**Activity**. Go through the records and extract every line with the word "конфликт".

************

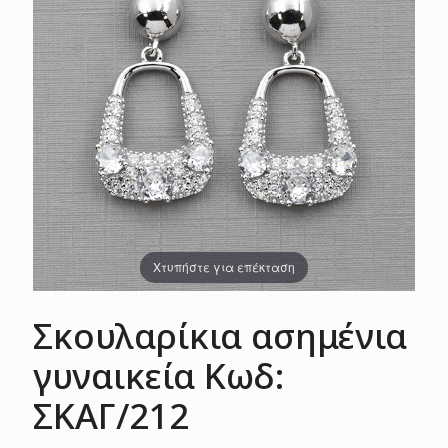
Χτυπήστε για επέκταση
Σκουλαρίκια ασημένια
γυναικεία Κωδ:
ΣΚΑΓ/212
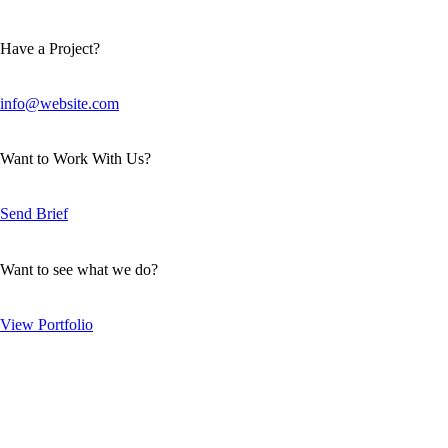
Have a Project?
info@website.com
Want to Work With Us?
Send Brief
Want to see what we do?
View Portfolio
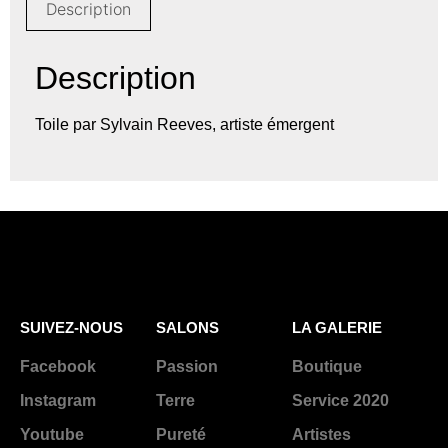
Description
Description
Toile par Sylvain Reeves, artiste émergent
SUIVEZ-NOUS
SALONS
LA GALERIE
Facebook
Passion
Boutique
Instagram
Terre
Service 2020
Youtube
Pureté
Artistes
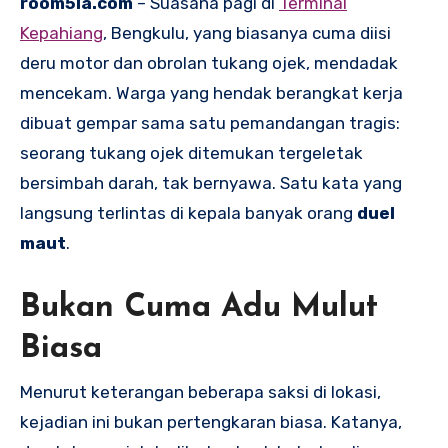
room5la.com
– Suasana pagi di
Terminal
Kepahiang
, Bengkulu, yang biasanya cuma diisi
deru motor dan obrolan tukang ojek, mendadak
mencekam. Warga yang hendak berangkat kerja
dibuat gempar sama satu pemandangan tragis:
seorang tukang ojek ditemukan tergeletak
bersimbah darah, tak bernyawa. Satu kata yang
langsung terlintas di kepala banyak orang
duel
maut
.
Bukan Cuma Adu Mulut
Biasa
Menurut keterangan beberapa saksi di lokasi,
kejadian ini bukan pertengkaran biasa. Katanya,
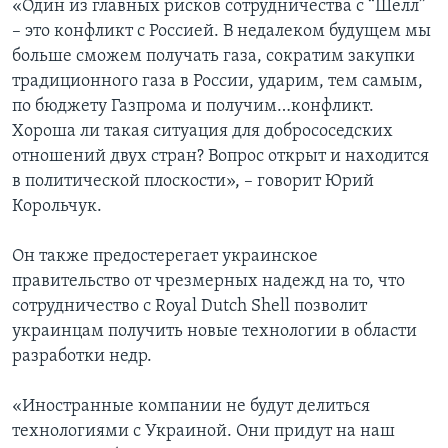
«Один из главных рисков сотрудничества с “Шелл”
– это конфликт с Россией. В недалеком будущем мы
больше сможем получать газа, сократим закупки
традиционного газа в России, ударим, тем самым,
по бюджету Газпрома и получим…конфликт.
Хороша ли такая ситуация для добрососедских
отношений двух стран? Вопрос открыт и находится
в политической плоскости», – говорит Юрий
Корольчук.
Он также предостерегает украинское
правительство от чрезмерных надежд на то, что
сотрудничество с Royal Dutch Shell позволит
украинцам получить новые технологии в области
разработки недр.
«Иностранные компании не будут делиться
технологиями с Украиной. Они придут на наш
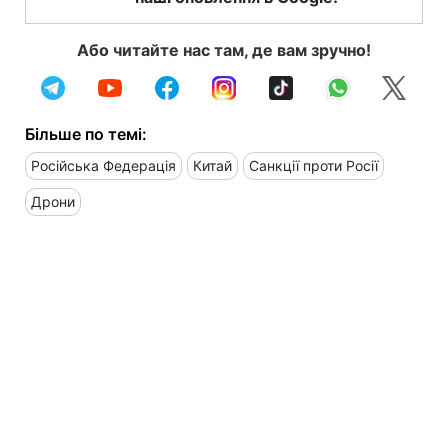
Або читайте нас там, де вам зручно!
Більше по темі:
Російська Федерація
Китай
Санкції проти Росії
Дрони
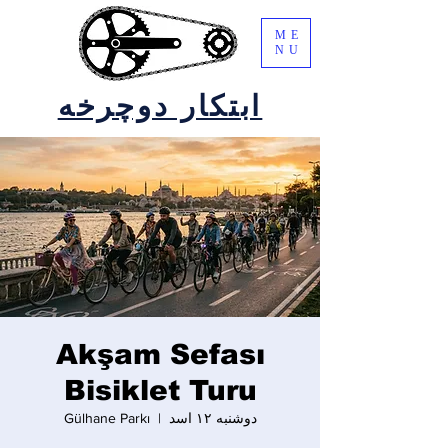
ME
NU
ابتکار دوچرخه
Akşam Sefası
Bisiklet Turu
دوشنبه ۱۲ اسد
  |  
Gülhane Parkı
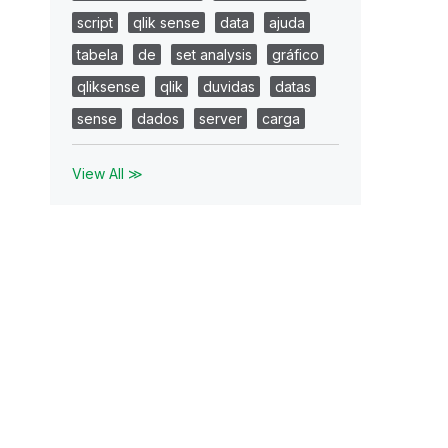
script
qlik sense
data
ajuda
tabela
de
set analysis
gráfico
qliksense
qlik
duvidas
datas
sense
dados
server
carga
View All ≫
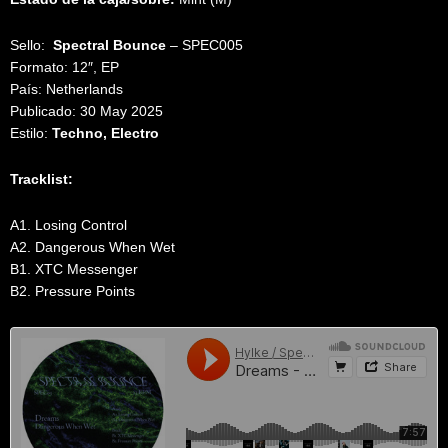
Sello:
Spectral Bounce
‎– SPEC005
Formato: 12″, EP
País: Netherlands
Publicado: 30 May 2025
Estilo:
Techno, Electro
Tracklist:
A1. Losing Control
A2. Dangerous When Wet
B1. XTC Messenger
B2. Pressure Points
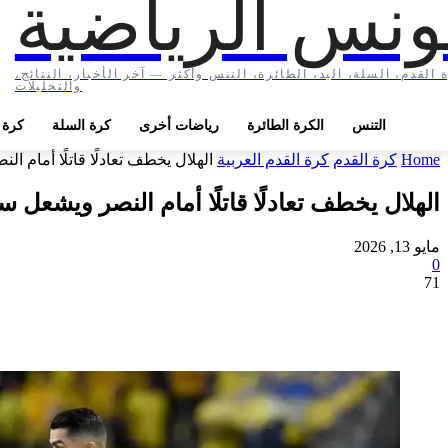
ونس الرياضية
 القدم، السلة، اليد، الطائرة، التنس وأكثر — آخر الأخبار، النتائج،
والتحليلات
التنس
الكرة الطائرة
رياضات أخرى
كرة السلة
كرة ا
Home
كرة القدم
كرة القدم العربية
الهلال يخطف تعادلًا قاتلًا أمام 
الهلال يخطف تعادلًا قاتلًا أمام النصر ويشعل
مايو 13, 2026
0
71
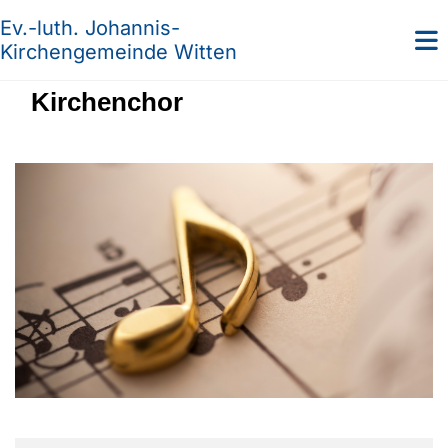
Ev.-luth. Johannis-
Kirchengemeinde Witten
Kirchenchor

************

**Task output**.
– это конфликт с Россией. В недалеком будущем мы
по бюджету Газпрома и получим…конфликт.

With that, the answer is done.